Aala re aala Simmba aala! Lene aaya Simmba teri firki … mark the words firki lene. Make no mistake, Rohit Shetty is out to take us for a ride and on a ride too. Hold, your horses this time, his entertainment special is in the hands of ever- affable and ever-energetic Ranveer Singh. And boy, he roars from scene one. 

As the corrupt police officer, who doesn’t bat an eyelid while accepting bribes and swindling criminals, he is over the top and on the top of the game that both he and Shetty seem to excel in.

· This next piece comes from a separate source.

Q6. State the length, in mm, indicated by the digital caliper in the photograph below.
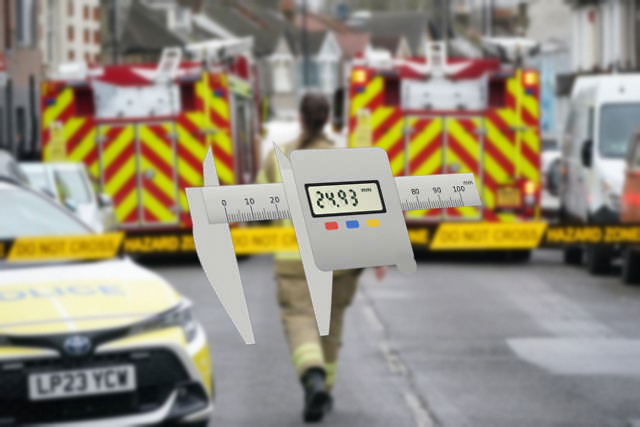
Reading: 24.93 mm
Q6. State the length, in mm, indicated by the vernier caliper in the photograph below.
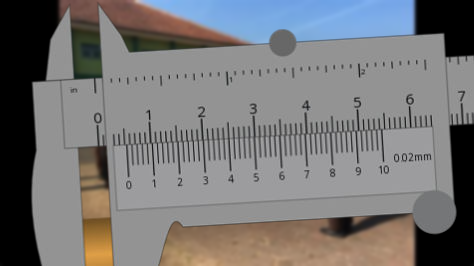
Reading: 5.4 mm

With comic punch laden dialogues such as; ‘pamper me or my temper will hamper you’, he brings many a smile even in the cheesiest of moments. Till the first half there is much that entertains, provided you can suspend disbelief, which is what cinema, especially Shetty’s intelligence-proof cinema is anyway all about. Which police officer accepts bribes so openly and counts them atop a police car... well in Shetty’s, reality has no place or meaning. Hey, so why does he suddenly start taking cues from the real world? Not only the barbaric Nirbhaya rape is mentioned, the crime figures too are rattled off with much passion. 

Post interval, Shetty would have you believe his heart beats for women and sexual violence against the fair sex figures high on his cinematic priority list.

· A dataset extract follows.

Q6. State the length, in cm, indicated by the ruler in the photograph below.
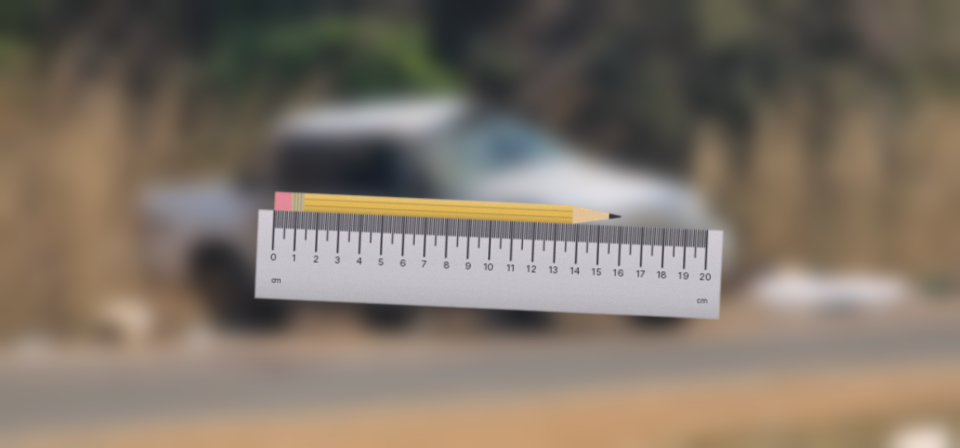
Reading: 16 cm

Indeed, if you have seen the trailer, no prizes for guessing the storyline. As Simmba keeps reiterating time and again; ‘Tell me something I don’t know’, Shetty actually doesn’t set out to tell us anything that we already don’t know. We suspect the line is actually a pun on us the audiences, phirki literally. 

Only when the judge thunders; rape and murder is a heinous crime; we wonder what have they got to do in a Shetty film. You can only expect a mismatch when the issue surfaces here. Post interval, it’s not just Ranveer’s character that does a somersault but so does the film’s trajectory.

From fun, Shetty goes for your tear ducts and wonder of all wonders, in some scenes he does manage to evoke an emotive response! What doesn’t work, however, is the moral science lecture on women’s safety concerns which is no more than a ruse to justify point blank murder, which in police parlance goes as encounter killing. 

Sara Ali Khan, who made an impressive debut in Kedarnath, doesn’t have much to do. In one scene, as Shagun talking of her dead father, an encounter specialist, she tells Simmba; ‘Consult me if you need tips on encounter killings’. 

Making a whole lot of women party to murder, the film does tread dangerous ground. Besides, vigilante justice as a theme has been done to death in our cinema and we thought we had said goodbye to it when films like Pink arrived. 

But then Shetty’s sensibility despite surface veneer is of a forgone era. Indeed, he does make some socially correct moves and incorporates gender sensitive dialogues. ‘If you respect your mother so much, why not other women,’ tells the feisty judge to the baddie. Sonu Sood, however, despite build up to his character, doesn’t get much leverage. The film belongs to Ranveer Singh and him alone who once again proves himself in a genre in which he is not often seen. He makes the film watchable even in clichéd junctures and provides the safety valve, lets the steam off in some heavy-duty scenes. In case you can’t help but compare his act with Shetty’s super-hit Singham, Ajay Devgn cruises in and even in a brief part looks rather impressive. However, the only reason to say aye aye to Simmba is Ranveer.